By Foss Swim School
Our quarterly Safety Week event is a tradition at Foss Swim School, and one way we bring our mission to improve water safety to the forefront. Our goal is to make this a really fun experience for swimmers even as they learn, review and practice key water safety activities and basic water safety tips.
This year, we have some changes to how the Safety Week classes will operate. You should be hearing about this from your teachers and local school, but in case you missed the news, are a first-time family or just want to learn more about the how and why of Safety Week, this is for you!
Water Safety Week 2023: What to expect
On Water Safety Day, we focus especially on basic safety skills. This means simulating some of the most common and dangerous aspects of water emergencies – falling in unexpectedly, while fully clothed, and making rapid decisions about what to do next. We set it up to be fun, safe and not scary, but the lessons imparted are serious.
Here’s what will happen, and how your swimmers should prepare:
- Jumping in wearing YOUR clothes: The most notable activity (and biggest change) is jumping in the water fully clothed at the start of the session. This is optional, but most kids want to try it. This year, we ask your swimmer to come dressed in pants and a shirt or sweatshirt that can get wet. Don’t forget to pack a second set of dry clothes for after the lesson!
- No goggles or shoes (and check pockets): We want to recreate the impression of falling into water, so kids should expect to go in without goggles. Some kids forget what it feels like without them. In a real incident shoes need to be kicked off, but we’ll just talk about that.
- Younger kids will NOT jump in clothed: If you have a Backfloat Baby student, or a student in Little 1, Little 2, or Middle 1 – kids still learning their safety strokes – we’ll be going over safety lessons at the start of the session. In swimsuits, they may practice Chop Chop Timbers and Humpty Dumpties, which are age-appropriate lessons that feature falling in water and, most importantly, turning back to find the wall.
- Practicing the Safety Stroke: For students who jump in, they will try practicing their swim-flip-swim skills, and see how it feels different with heavy, wet clothes.
- A refresher on safety lessons: All students will spend time hearing and talking about safety rules, like always asking an adult before going near water; not reaching out into water for anything; not going under any structure under water; wearing life jackets; and more.
- Talking with parents: Lots of FOSS people will be on the pool deck circulating among the parents, talking and explaining. We want adults to see how challenging it can be even for a strong swimmer when the unexpected happens. We also want to make sure the adults have the key lessons learned by heart, so they will reinforce them every time their family is near water.
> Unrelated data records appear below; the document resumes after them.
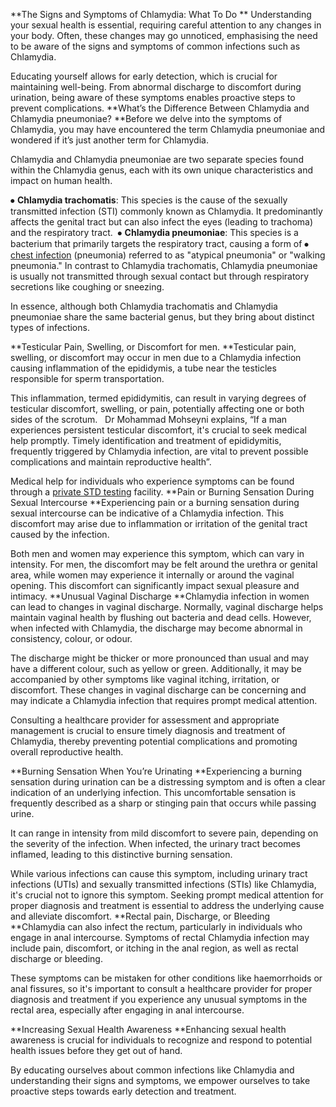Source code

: 
**The Signs and Symptoms of Chlamydia: What To Do
**
Understanding your sexual health is essential, requiring careful attention to any changes in your body. Often, these changes may go unnoticed, emphasising the need to be aware of the signs and symptoms of common infections such as Chlamydia. 

Educating yourself allows for early detection, which is crucial for maintaining well-being. From abnormal discharge to discomfort during urination, being aware of these symptoms enables proactive steps to prevent complications.
**What’s the Difference Between Chlamydia and Chlamydia pneumoniae?
**Before we delve into the symptoms of Chlamydia, you may have encountered the term Chlamydia pneumoniae and wondered if it’s just another term for Chlamydia.

Chlamydia and Chlamydia pneumoniae are two separate species found within the Chlamydia genus, each with its own unique characteristics and impact on human health.


⦁	**Chlamydia trachomatis**: This species is the cause of the sexually transmitted infection (STI) commonly known as Chlamydia. It predominantly affects the genital tract but can also infect the eyes (leading to trachoma) and the respiratory tract. 
⦁	**Chlamydia pneumoniae**: This species is a bacterium that primarily targets the respiratory tract, causing a form of 
⦁	[chest infection]([url](https://www.harleyhealthcentre.com/conditions/chest-infection)) (pneumonia) referred to as "atypical pneumonia" or "walking pneumonia." In contrast to Chlamydia trachomatis, Chlamydia pneumoniae is usually not transmitted through sexual contact but through respiratory secretions like coughing or sneezing. 

In essence, although both Chlamydia trachomatis and Chlamydia pneumoniae share the same bacterial genus, but they bring about distinct types of infections. 

**Testicular Pain, Swelling, or Discomfort for men.
**Testicular pain, swelling, or discomfort may occur in men due to a Chlamydia infection causing inflammation of the epididymis, a tube near the testicles responsible for sperm transportation. 

This inflammation, termed epididymitis, can result in varying degrees of testicular discomfort, swelling, or pain, potentially affecting one or both sides of the scrotum.
 
Dr Mohammad Mohseyni explains, “If a man experiences persistent testicular discomfort, it's crucial to seek medical help promptly. Timely identification and treatment of epididymitis, frequently triggered by Chlamydia infection, are vital to prevent possible complications and maintain reproductive health”. 

Medical help for individuals who experience symptoms can be found through a [private STD testing]([url](https://walkin-clinic.co.uk/sexual-health/full-std-screen)) facility.
**Pain or Burning Sensation During Sexual Intercourse
**Experiencing pain or a burning sensation during sexual intercourse can be indicative of a Chlamydia infection. This discomfort may arise due to inflammation or irritation of the genital tract caused by the infection. 

Both men and women may experience this symptom, which can vary in intensity. For men, the discomfort may be felt around the urethra or genital area, while women may experience it internally or around the vaginal opening. This discomfort can significantly impact sexual pleasure and intimacy.
**Unusual Vaginal Discharge
**Chlamydia infection in women can lead to changes in vaginal discharge. Normally, vaginal discharge helps maintain vaginal health by flushing out bacteria and dead cells. However, when infected with Chlamydia, the discharge may become abnormal in consistency, colour, or odour. 

The discharge might be thicker or more pronounced than usual and may have a different colour, such as yellow or green. Additionally, it may be accompanied by other symptoms like vaginal itching, irritation, or discomfort. These changes in vaginal discharge can be concerning and may indicate a Chlamydia infection that requires prompt medical attention.

Consulting a healthcare provider for assessment and appropriate management is crucial to ensure timely diagnosis and treatment of Chlamydia, thereby preventing potential complications and promoting overall reproductive health.

**Burning Sensation When You’re Urinating
**Experiencing a burning sensation during urination can be a distressing symptom and is often a clear indication of an underlying infection. This uncomfortable sensation is frequently described as a sharp or stinging pain that occurs while passing urine.

It can range in intensity from mild discomfort to severe pain, depending on the severity of the infection. When infected, the urinary tract becomes inflamed, leading to this distinctive burning sensation. 

While various infections can cause this symptom, including urinary tract infections (UTIs) and sexually transmitted infections (STIs) like Chlamydia, it's crucial not to ignore this symptom. Seeking prompt medical attention for proper diagnosis and treatment is essential to address the underlying cause and alleviate discomfort.
**Rectal pain, Discharge, or Bleeding
**Chlamydia can also infect the rectum, particularly in individuals who engage in anal intercourse. Symptoms of rectal Chlamydia infection may include pain, discomfort, or itching in the anal region, as well as rectal discharge or bleeding. 

These symptoms can be mistaken for other conditions like haemorrhoids or anal fissures, so it's important to consult a healthcare provider for proper diagnosis and treatment if you experience any unusual symptoms in the rectal area, especially after engaging in anal intercourse.

**Increasing Sexual Health Awareness
**Enhancing sexual health awareness is crucial for individuals to recognize and respond to potential health issues before they get out of hand. 

By educating ourselves about common infections like Chlamydia and understanding their signs and symptoms, we empower ourselves to take proactive steps towards early detection and treatment. 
The lessons of Water Safety Week
Here are some of the things we teach, and why these lessons are so important:
- DON’T PANIC: Having kids experience how heavy wet clothes are and how different their buoyancy is will help them not panic if this ever happens in the real world.
- UNDERSTAND HOW EVERYTHING CHANGES: For those jumping in clothed, they’ll understand firsthand how wet clothing weighs down arms, drags water and makes normal strokes like the freestyle and backstroke almost impossible for many and really tiring for all.
- SWIM THE MOMMA BIRD: The “safety stroke” or “momma bird” technique of five strokes face forward, then flip, then five flaps on the back and repeat is the most efficient stroke for this extreme situation.
- SEE IF A SWIMMER GETS IT: We are also looking for cognitive limitations, especially in young children – basically a fancy way of saying, do they recognize a dangerous situation and know what to do? We may even try some play-acting to see if they can make the right decision.
Different Lessons for Different Levels
All of our Safety Week activities are designed to test what kids know and can do, and build their skills and confidence as they progress. So never skip a Safety Week because you’ve done it before – there are new lessons and challenges for swimmers every time.
This has just been an overview of the basics – you’ll get more detailed information at the pool, and of course don’t hesitate to ask questions. These are skills most people will never need, but are important to everyone’s safety. We hope you look forward to Safety Week as much as we enjoy putting it on! See you at the pool!